So back home, what gets more raves — the scoring average or the grade point average?

“That’s a great question," Howard said. "It probably depends on the day. I’ll have a really good game and they’ll be super happy. Then they’ll see the report card and be just as happy.”

Meet Tyler Seibring, junior forward at Elon.

Last week, he was the third leading scorer with an 11.8 average, for a 6-4 team that had played 10 games in 28 days. This week, the games have ceased, and he’s a returnee Academic All-American and economics-English double major with a 3.9 grade point average.

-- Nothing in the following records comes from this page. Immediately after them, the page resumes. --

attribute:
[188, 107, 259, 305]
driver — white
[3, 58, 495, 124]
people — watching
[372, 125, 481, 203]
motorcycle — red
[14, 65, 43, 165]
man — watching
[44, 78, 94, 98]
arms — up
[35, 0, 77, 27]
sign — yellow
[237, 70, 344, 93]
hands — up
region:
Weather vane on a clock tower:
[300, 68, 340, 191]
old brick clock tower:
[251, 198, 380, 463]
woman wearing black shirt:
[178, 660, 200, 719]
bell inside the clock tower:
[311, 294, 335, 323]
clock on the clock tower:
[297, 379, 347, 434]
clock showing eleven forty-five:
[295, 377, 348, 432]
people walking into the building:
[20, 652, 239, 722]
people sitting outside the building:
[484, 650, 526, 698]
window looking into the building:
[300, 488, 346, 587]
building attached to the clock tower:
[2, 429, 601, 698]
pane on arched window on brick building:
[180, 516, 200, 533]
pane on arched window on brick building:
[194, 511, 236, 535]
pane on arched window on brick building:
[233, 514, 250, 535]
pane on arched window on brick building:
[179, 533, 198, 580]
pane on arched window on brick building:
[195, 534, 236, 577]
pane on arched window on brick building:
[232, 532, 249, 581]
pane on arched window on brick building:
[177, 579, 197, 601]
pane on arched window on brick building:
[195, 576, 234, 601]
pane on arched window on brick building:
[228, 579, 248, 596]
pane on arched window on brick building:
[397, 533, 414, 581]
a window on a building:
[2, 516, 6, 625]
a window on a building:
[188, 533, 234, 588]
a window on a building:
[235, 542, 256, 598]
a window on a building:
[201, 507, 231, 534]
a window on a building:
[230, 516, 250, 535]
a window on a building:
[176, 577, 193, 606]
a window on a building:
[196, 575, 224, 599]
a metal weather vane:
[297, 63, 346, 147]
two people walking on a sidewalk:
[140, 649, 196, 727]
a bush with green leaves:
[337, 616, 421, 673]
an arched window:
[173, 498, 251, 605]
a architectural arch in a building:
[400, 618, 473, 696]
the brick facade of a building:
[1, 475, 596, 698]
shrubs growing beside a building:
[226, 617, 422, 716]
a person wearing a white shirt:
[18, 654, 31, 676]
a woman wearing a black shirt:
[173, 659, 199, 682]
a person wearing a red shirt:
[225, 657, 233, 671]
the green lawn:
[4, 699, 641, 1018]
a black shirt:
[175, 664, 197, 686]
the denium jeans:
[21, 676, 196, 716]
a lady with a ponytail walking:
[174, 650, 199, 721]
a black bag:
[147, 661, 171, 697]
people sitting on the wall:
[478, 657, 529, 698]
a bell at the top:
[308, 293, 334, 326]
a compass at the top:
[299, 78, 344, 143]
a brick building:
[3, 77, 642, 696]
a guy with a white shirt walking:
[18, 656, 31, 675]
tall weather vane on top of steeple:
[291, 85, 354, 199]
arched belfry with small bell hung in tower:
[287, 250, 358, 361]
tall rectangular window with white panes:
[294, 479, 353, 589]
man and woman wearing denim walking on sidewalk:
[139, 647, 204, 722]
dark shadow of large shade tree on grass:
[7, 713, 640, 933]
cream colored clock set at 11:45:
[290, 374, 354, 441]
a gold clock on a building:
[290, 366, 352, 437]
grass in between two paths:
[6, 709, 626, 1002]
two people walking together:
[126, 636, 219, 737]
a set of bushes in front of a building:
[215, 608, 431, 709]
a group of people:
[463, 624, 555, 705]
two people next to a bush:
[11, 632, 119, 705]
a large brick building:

  Elon's Tyler Seibring is averaging 11.8 on the court with a 3.9 in the classroom.
Doesn’t sound like he has seen many B grades.

“I’ve had a few A-minuses,” he said. “I haven’t actually had a B yet.”

Monday meant two finals, Thursday a big paper due in pre-1865 American literature.  “It’s going to be a late one,” he said the day before the week began. “I’ve done a fairly good job of prepping the last two days, so I won’t need to pull an all-nighter.

“I think athletes in general, we’re such good time managers, often not by choice. But you know you need to really get ahead of stuff.”

Basketball and finals — Seibring sees a link this week.

“I think it’s very similar to a game, in a sense that when you walk in with a good scouting report and you’re prepared, it’s an excited nervous. The weeks leading up to this have been getting a good scouting report. It’s not nervousness about what’s going to happen, because that’s what the preparation is for."

Elon’s next game is Dec. 17. Seibring's exams will be over by then.

“I’m counting the days.”

He has a lot of company around college basketball this week.